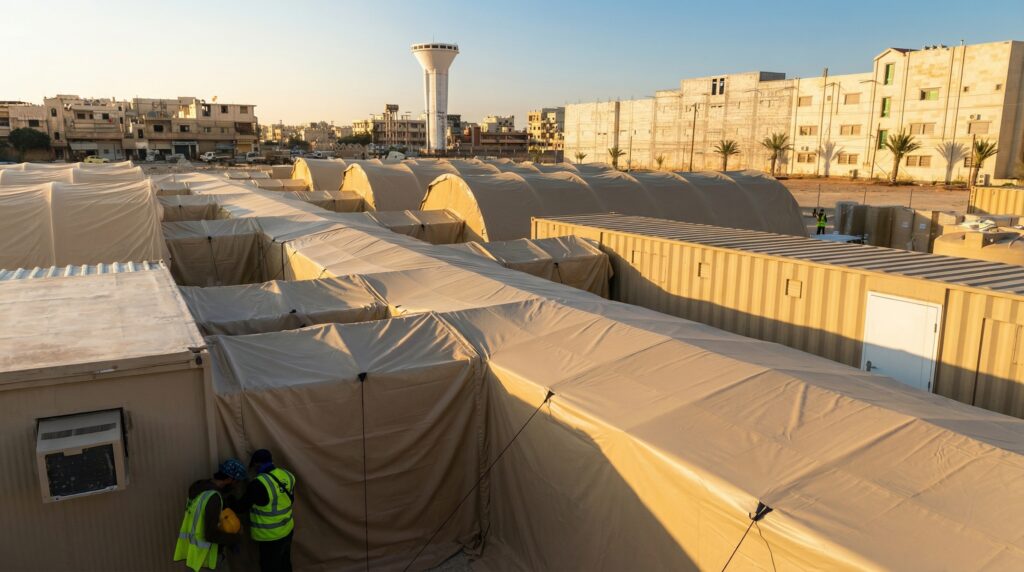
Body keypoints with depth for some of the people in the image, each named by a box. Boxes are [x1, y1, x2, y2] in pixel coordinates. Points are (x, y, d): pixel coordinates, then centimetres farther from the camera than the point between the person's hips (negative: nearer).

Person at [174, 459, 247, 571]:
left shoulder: (201, 486, 2)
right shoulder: (213, 497, -25)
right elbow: (211, 534, -25)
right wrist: (236, 538, -12)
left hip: (190, 545, 9)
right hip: (201, 552, -9)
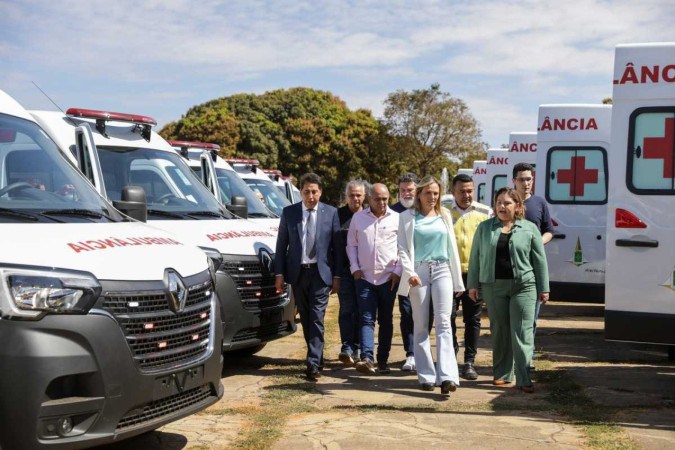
###
▸ The problem
Only text belongs in the copy: repeat each line of the data exactly and leave out the pictures.

▸ Problem solution
Body keypoints with depth for some of the people in the image, each named by a box. Boxes are [x1, y1, x2, y2] in pixel coordinates. Points are (x, y, d): pixel coordinates, then centimetres farther from the camera than the point between the person's hips (negative: nearer).

Person at [174, 459, 247, 571]:
left shoulder: (201, 486, 2)
right shoulder: (213, 497, -25)
right elbow: (211, 534, -25)
right wrist: (236, 538, -12)
left hip: (190, 545, 9)
right hip: (201, 552, -9)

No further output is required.